Yes, it is. And it’s happening throughout the region in recent days as residents endure two weekends of heavy rains, preceded by a nasty spring blizzard that brought a foot of snow to many parts of northeast North Dakota and northwest Minnesota.

In East Grand Forks and Grand Forks, flood protection systems have greatly mitigated the likelihood of devastating floods, like the historic Flood of 1997. Those permanent walls and dikes give Greater Grand Forks residents no little peace of mind, even during what before 1997 would have been considered massive flooding. But most people in this flood-prone region don’t have that luxury, and their only recourse is to don their waterproof boots and get their hands dirty, usually in terrible conditions.

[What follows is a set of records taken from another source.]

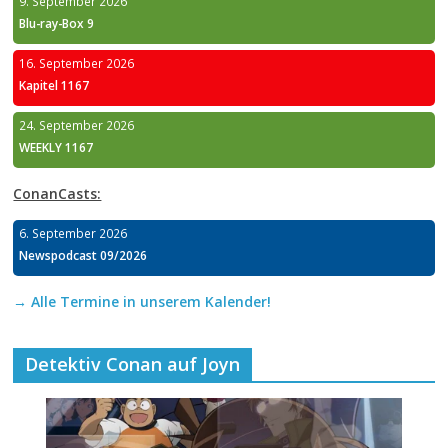
9. September 2026
Blu-ray-Box 9
16. September 2026
Kapitel 1167
24. September 2026
WEEKLY 1167
ConanCasts:
6. September 2026
Newspodcast 09/2026
→ Alle Termine in unserem Kalender!
Detektiv Conan auf Joyn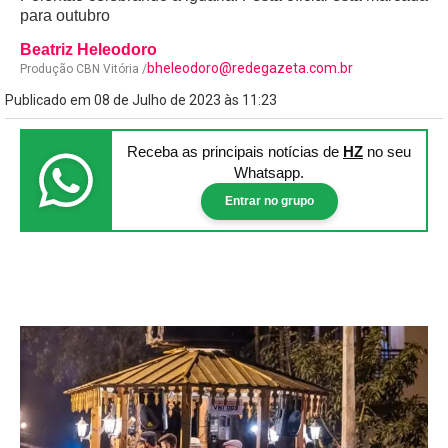
para outubro
Beatriz Heleodoro
bheleodoro@redegazeta.com.br
Produção CBN Vitória /
Publicado em 08 de Julho de 2023 às 11:23
Receba as principais notícias
de
HZ
no seu
Whatsapp.
Entrar no grupo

We appreciate their efforts and especially the work done by people who have volunteered simply out of respect for those who have so much to lose.

Remember the quote by former President Ulysses Grant: “The friend in my adversity I shall always cherish most. I can better trust those who have helped to relieve the gloom of my dark hours than those who are so ready to enjoy with me the sunshine of my prosperity.”

Around these parts, there are many friends in times of adversity, and it’s heartening to see them answer the call to help in a time of need.